═══ Study material ═══

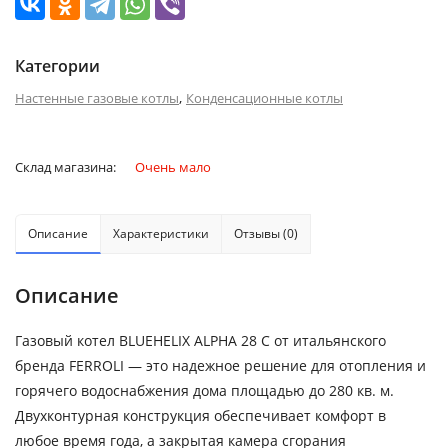
Категории
,
Настенные газовые котлы
Конденсационные котлы
Склад магазина:
Очень мало
Описание
Характеристики
Отзывы (0)
Описание
Газовый котел BLUEHELIX ALPHA 28 C от итальянского
бренда FERROLI — это надежное решение для отопления и
горячего водоснабжения дома площадью до 280 кв. м.
Двухконтурная конструкция обеспечивает комфорт в
любое время года, а закрытая камера сгорания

═══

[Problem to work on]
Nothing but a number should be given for this: how many lines in the entries above contain "котлы"?

[Reply to the exercise]
2